→ TEXT TO READ
::::::
Neil Kelsall, a director at Malagasy says: "Probably only about 5p of the £1.70 cost of an average fairly traded chocolate bar goes back to the country. The difference with Malagasy equitrade is that 40 per cent of the income from a bar of Malagasy chocolate stays in Madagascar, and the country further benefits because 11 per cent tax is paid to the government."

This commendable approach to fair trade also enables the people of Madagascar to preserve the unique eco-systems, habitat and wildlife of the island. Other companies should sign up and get involved immediately and help take on the buying power of the big supermarket chains. TG

For more information, go to www.equitrade.org

29. Sheep's-wool insulation

Sheep can adapt to many different environments as their wool protects them through hot, cold, damp and dry seasons. Man has also used wool for its protective properties and for the many other benefits offered by the material. Wool's unique advantage, though, is its ability to absorb moisture from the surrounding air, without itself becoming wet to touch, and then releasing it again when the atmosphere dries out.

Organisations such as Sheep Wool Insulation and Thermafleece are capitalising on this natural and sustainable source of insulation by turning it into an energy-efficient insulating material. Not only is it flame-retardant and self-extinguishing, wool's "green" appeal is obvious - vital for the latest generation of ethical consumers avidly buying into anything with an environmentally conscious stamp. Reducing the flow of heat into a home by up to 7C during the summer, increasing the temperature by 4C in the winter, sheep's wool also uses only 14 per cent of the energy it takes to make glass-fibre insulation, thus paying the consumer back its energy-saving costs almost seven times faster. Oh yes, it's even halting the rapid decline of hill farming in the UK and Ireland. TG

For more information, go to www.sheepwoolinsulation.ie and www.secondnatureuk.com

30. www.amazon.com

Amazon was the first company to fully realise the potential for selling goods over the internet. Without the overheads and storage issues faced by high-street stores, it offers customers a huge diversity of goods at low prices.

31. Internet campaigning

In the 2004 US presidential contest, Howard Dean was the Democratic challenger with a difference. He bypassed the traditional fundraising routes by mobilising small donations via the internet, until his campaign kinnocked (from the verb "to kinnock", to destroy a promising career with a display of slightly alarming exuberance), with his famous "scream" at a rally in Iowa.

But you can see the attraction here. Party membership numbers have declined, and all three main parties are increasingly dependent on a small number of rich men for most of their funds. The web, meanwhile, is where a lot of the fiercest political action is, and anyone can join in. The Labour Party is trying to set up an internet community of "registered supporters". As for the Conservatives, their plans to organise US-style primary election to choose the Tory candidate for London mayor next year will give an advantage to a well-organised internet campaign.
::::::
→ COLLECTED DATA

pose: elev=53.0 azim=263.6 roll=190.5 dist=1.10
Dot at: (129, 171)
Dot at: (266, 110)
::::::
→ EXERCISE 1
Translate this sentence from the article into Spanish: "Sheep can adapt to many different environments as their wool protects them through hot, cold, damp and dry seasons."
→ EXERCISE 2
Write out the article word for word, everything from "31. Internet campaigning" down to "rally in Iowa.".

→ TASK RESULT 1
Las ovejas pueden adaptarse a muchos entornos diferentes, ya que su lana las protege durante las estaciones cálidas, frías, húmedas y secas.

→ TASK RESULT 2
31. Internet campaigning

In the 2004 US presidential contest, Howard Dean was the Democratic challenger with a difference. He bypassed the traditional fundraising routes by mobilising small donations via the internet, until his campaign kinnocked (from the verb "to kinnock", to destroy a promising career with a display of slightly alarming exuberance), with his famous "scream" at a rally in Iowa.